Many of those involved in the property industry will be aware that property developers sometimes use single purpose vehicles to develop land. The question that arose in Valley Brook Investments Ltd v Huam Ltd [2020] EWHC 1715 (Ch); [2020] PLSCS 137 was whether a firm of architects, which had supplied plans to a developer, owed a duty of care to the development company formed by the developer specifically for the purpose of acquiring and developing land.

The firm of architects had been engaged by a seller to prepare plans and drawings showing the potential for converting a building into 16 residential units. It then provided them to the developer, when he became interested in the property, in the hope of being engaged on the project in due course. But the drawings supplied overstated the area of the building by approximately 30% and it proved impossible to redevelop the property to accommodate the specified number of apartments. So the developer, and the development company, issued proceedings for damages.

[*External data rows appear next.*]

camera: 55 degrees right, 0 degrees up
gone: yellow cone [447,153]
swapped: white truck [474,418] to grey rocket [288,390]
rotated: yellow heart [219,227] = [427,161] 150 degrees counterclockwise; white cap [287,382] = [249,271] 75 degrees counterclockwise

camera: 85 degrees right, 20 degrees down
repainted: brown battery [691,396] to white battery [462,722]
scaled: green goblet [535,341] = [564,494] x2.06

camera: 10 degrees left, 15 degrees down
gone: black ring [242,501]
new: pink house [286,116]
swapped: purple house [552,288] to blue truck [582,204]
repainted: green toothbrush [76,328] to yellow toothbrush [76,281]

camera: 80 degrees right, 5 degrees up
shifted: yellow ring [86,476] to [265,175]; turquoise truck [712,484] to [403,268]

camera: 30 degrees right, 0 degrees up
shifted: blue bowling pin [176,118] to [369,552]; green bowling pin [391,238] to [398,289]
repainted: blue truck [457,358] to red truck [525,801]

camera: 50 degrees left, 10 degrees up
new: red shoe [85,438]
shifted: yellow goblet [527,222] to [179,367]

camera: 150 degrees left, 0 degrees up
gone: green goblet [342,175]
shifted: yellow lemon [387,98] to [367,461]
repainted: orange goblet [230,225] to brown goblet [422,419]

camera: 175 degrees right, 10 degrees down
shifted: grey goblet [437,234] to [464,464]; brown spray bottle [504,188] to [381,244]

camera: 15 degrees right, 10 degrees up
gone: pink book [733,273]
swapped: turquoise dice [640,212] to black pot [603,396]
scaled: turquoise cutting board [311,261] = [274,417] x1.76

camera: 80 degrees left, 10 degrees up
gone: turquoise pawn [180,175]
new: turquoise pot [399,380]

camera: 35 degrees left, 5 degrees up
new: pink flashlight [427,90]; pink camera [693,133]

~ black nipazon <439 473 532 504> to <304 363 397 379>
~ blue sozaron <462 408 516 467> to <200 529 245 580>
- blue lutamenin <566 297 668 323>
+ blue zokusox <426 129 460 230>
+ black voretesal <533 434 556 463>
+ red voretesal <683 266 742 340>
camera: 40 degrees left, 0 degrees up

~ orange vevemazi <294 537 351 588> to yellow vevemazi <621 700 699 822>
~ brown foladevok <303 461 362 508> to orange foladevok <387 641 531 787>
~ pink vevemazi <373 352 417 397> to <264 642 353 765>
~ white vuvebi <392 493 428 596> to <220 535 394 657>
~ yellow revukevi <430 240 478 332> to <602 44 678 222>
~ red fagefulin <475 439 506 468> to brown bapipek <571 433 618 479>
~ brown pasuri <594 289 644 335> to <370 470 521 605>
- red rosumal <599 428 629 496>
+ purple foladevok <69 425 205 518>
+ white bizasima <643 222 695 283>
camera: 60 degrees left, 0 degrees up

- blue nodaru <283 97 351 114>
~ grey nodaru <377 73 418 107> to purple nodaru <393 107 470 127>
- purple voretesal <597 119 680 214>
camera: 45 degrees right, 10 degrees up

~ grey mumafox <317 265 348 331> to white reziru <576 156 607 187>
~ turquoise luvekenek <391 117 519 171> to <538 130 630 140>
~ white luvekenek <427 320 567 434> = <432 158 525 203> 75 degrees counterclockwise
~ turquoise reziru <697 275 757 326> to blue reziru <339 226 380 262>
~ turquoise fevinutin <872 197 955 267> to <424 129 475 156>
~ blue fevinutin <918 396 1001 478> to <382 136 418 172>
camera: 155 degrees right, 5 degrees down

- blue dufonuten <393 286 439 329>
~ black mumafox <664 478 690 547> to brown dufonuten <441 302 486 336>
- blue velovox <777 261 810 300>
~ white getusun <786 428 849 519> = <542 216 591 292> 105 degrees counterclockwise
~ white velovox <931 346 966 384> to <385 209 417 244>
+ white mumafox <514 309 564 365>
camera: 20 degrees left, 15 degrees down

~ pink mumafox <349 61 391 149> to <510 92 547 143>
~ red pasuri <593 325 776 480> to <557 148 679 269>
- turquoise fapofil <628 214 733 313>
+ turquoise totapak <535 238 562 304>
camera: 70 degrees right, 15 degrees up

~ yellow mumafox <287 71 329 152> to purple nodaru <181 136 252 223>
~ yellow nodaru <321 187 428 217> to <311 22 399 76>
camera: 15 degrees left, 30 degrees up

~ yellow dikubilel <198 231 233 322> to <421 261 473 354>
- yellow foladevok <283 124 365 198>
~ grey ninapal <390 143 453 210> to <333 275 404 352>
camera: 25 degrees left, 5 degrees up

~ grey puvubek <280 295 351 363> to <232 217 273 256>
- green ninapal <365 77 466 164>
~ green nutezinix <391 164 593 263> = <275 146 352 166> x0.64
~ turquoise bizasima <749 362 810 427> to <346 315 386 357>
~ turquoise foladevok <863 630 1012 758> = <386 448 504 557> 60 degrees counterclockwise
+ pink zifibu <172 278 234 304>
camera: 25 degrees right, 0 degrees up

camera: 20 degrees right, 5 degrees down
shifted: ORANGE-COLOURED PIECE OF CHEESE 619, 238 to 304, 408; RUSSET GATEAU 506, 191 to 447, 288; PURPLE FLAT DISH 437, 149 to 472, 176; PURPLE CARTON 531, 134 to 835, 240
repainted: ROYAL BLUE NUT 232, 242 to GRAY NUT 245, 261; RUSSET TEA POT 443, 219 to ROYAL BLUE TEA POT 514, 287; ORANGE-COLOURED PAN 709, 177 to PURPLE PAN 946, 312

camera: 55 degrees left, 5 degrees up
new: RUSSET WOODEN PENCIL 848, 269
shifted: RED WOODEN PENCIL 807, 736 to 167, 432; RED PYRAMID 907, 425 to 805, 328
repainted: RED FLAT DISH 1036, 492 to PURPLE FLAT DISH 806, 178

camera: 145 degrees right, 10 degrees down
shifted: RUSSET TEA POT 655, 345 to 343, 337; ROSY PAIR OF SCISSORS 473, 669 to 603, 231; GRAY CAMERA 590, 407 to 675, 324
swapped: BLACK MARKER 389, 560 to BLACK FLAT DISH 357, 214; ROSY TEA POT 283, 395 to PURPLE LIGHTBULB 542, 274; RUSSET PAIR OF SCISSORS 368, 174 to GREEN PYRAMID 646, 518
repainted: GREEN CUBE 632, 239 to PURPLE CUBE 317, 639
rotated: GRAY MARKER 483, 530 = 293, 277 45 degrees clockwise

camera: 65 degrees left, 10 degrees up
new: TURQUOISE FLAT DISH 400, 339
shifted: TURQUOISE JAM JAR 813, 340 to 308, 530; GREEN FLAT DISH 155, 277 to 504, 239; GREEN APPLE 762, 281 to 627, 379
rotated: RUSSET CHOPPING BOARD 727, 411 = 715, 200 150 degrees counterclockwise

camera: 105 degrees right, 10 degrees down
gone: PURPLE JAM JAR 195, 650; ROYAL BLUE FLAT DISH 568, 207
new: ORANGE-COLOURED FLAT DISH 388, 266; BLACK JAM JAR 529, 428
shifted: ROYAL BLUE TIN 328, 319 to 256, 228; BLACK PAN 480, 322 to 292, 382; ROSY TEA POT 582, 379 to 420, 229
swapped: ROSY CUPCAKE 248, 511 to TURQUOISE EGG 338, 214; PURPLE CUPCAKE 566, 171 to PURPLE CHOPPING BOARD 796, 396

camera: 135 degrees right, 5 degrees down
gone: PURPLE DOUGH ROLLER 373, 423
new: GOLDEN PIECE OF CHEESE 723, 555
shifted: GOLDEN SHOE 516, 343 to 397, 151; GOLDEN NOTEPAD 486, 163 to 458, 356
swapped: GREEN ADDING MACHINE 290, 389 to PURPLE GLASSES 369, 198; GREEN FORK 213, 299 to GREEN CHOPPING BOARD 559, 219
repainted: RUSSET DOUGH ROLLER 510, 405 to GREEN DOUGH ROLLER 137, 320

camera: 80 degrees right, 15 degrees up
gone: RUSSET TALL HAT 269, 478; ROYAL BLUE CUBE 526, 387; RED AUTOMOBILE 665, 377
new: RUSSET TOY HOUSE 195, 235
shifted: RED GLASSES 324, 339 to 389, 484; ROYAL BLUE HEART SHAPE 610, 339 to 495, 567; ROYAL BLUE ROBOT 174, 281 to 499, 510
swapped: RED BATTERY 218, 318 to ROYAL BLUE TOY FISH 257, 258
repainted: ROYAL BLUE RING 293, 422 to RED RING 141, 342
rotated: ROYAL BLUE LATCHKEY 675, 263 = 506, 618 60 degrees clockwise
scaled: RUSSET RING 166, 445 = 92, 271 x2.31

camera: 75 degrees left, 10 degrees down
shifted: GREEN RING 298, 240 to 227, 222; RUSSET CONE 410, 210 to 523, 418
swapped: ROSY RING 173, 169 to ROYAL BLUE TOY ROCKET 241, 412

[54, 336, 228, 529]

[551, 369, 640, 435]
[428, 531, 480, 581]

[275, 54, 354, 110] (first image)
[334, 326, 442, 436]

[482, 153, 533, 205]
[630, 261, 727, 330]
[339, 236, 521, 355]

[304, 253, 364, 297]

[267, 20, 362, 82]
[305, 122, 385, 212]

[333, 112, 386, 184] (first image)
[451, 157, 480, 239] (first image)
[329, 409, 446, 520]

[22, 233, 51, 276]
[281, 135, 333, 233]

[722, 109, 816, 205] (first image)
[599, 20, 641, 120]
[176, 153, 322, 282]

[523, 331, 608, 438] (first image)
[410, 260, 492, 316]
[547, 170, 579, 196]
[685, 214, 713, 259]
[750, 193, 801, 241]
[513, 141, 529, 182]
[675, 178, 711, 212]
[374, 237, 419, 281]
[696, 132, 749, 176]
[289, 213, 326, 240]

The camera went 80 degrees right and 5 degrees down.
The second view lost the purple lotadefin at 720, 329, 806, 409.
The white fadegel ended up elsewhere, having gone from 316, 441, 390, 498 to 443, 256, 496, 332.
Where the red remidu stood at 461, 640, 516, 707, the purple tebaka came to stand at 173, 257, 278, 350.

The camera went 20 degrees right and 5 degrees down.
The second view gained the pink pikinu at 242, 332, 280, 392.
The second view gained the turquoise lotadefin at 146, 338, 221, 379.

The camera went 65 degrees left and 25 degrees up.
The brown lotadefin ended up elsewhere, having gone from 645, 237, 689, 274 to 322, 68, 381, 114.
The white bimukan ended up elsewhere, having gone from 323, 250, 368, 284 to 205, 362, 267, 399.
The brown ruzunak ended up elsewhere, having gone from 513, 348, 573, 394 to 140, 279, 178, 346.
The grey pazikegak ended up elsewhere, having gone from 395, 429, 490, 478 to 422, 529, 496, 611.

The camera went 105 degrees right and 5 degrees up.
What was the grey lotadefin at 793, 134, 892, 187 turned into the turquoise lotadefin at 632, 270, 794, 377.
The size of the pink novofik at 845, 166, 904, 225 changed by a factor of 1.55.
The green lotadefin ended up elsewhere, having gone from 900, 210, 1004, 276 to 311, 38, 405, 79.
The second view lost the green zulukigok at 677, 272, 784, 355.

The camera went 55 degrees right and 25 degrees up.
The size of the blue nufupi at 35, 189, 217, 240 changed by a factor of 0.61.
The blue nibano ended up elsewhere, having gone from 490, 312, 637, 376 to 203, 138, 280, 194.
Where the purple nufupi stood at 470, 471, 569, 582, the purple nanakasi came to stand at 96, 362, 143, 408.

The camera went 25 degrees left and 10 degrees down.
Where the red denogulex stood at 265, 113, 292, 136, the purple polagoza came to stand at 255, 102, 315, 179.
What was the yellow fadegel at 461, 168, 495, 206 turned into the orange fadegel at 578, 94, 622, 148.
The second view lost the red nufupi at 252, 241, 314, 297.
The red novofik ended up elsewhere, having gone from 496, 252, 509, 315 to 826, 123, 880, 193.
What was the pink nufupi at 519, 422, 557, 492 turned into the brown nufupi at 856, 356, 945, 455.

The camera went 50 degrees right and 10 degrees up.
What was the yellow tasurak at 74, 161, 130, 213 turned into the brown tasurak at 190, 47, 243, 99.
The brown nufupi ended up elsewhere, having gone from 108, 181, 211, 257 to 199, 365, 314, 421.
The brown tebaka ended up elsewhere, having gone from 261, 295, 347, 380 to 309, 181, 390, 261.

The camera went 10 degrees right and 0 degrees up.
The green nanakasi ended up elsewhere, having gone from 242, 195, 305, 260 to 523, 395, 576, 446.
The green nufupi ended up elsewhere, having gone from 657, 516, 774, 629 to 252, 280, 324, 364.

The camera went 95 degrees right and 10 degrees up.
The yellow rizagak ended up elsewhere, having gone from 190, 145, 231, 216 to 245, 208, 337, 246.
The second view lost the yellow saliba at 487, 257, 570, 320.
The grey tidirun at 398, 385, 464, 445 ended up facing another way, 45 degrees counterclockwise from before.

The architects claimed that the development company was not in existence when they supplied the drawings. But the judge found as a fact that the developer had informed the architects that he was intending to purchase and develop the property through a company. And he explained that professionals may be liable even if they do not know the precise identity of the third parties who rely on their work, if the identity of those parties is capable of being ascertained: see Shankie-Williams v Heavy [1986] EGLR 139 and Playboy Club London v Banca Nazionale del Lavoro [2018] UKSC 43.